Beth Dutton has a second Ring role to play in Yellowstone: she’s a fierce and tender Sieglinde to Rip Wheeler’s heartstopping alpha male Siegmund. Brought up in quasi-fraternal closeness, the two begin a passionate clandestine relationship, united by mutual trauma (each feeling guilt, in different ways, for the deaths of their respective mothers). It is hard to imagine two modern-day characters more like Wälsungs: Beth, a bringer of violence both inside and outside the boardroom, and Rip, an indentured killer who worships John Dutton from a distance as a father-like benefactor, yet never feels securely part of his family, even when invited to live in the house. Like Siegmund and Sieglinde, their love may perhaps one day be fatal, but it is also the most glorious and transcendent of passions – and begins on a forbidden basis.
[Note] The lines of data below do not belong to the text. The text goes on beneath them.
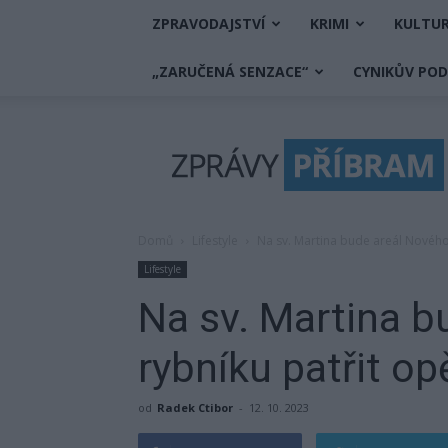
ZPRAVODAJSTVÍ
KRIMI
KULTU
„ZARUČENÁ SENZACE“
CYNIKŮV PO
Zprávy
Příbram
Domů
Lifestyle
Na sv. Martina bude areál Nového 
Lifestyle
Na sv. Martina b
rybníku patřit op
od
Radek Ctibor
-
12. 10. 2023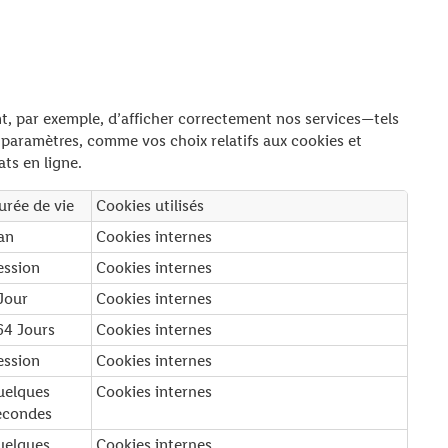
ent, par exemple, d’afficher correctement nos services—tels
 paramètres, comme vos choix relatifs aux cookies et
ts en ligne.
urée de vie
Cookies utilisés
 an
Cookies internes
ession
Cookies internes
 Jour
Cookies internes
64 Jours
Cookies internes
ession
Cookies internes
uelques
Cookies internes
econdes
uelques
Cookies internes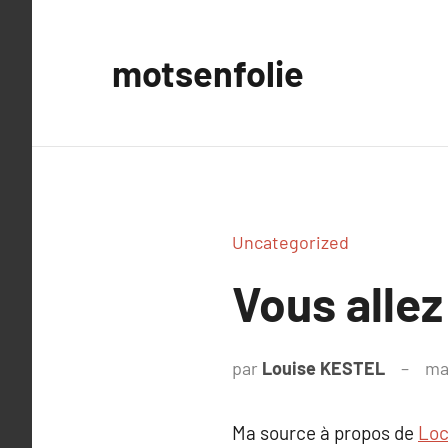
Aller
au
motsenfolie
contenu
Uncategorized
Vous allez
par
Louise KESTEL
ma
Ma source à propos de
Loc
The only member of the Dutton family who could possibly be described as naive, Kayce makes a natural Siegfried. A ferocious and respected soldier, he is easily intoxicated and confused by love (and women). He is also easily manipulated by those around him, and cannot believe ill of his own family, even when it becomes really quite hard to ignore. He is powerful in his defence of Yellowstone, but one can’t help feeling that ultimately, it will be Beth who finds a way to save the ranch, if anyone can; just as, ultimately, Brünnhilde alone will be only person who can save the world by immolating herself and the accursed Ring in the final scenes of Götterdammerung.
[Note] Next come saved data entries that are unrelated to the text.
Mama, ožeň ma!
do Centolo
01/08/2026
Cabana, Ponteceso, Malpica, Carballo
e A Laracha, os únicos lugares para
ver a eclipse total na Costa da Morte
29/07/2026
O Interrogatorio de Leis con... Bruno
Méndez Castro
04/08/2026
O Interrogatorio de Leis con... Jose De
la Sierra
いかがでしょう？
Although many enemies turn up as pseudo-Alberichs throughout the series, the principal and earliest Alberich is Chief Rainwater. He’s running the reservation, he’s been to a serious university, and he wants the land back for his people; and he’s ready to raise billions to get it, by fair means or foul. As the seasons go on, Chief Rainwater and John Dutton even form an occasional and uneasy alliance, just as the Wanderer and Alberich coexist for a moment in armed neutrality outside Fafner’s cave in Siegfried, Act 2, Scene 1. But eventually the real Alberich of the piece is revealed as the poisonous, wheedling criminal Garrett Randall, with Jamie Dutton an unwilling and psychologically tormented Hagen.
The fifth season of Yellowstone may, or may not, turn more Wagnerian wheels in the audience’s mind. Who knows what Sheridan has in store. And Regents Opera’s new Ring is, perhaps, unlikely to involve Stetsons this time around. But from the ravening wolves and ravens of Montana, to the formidable cast about to assemble on the Freemasons Hall stage in London, this is another exciting moment for the Ring, as it finds yet more new and bewitching forms – through history, across the world, and into our subconscious.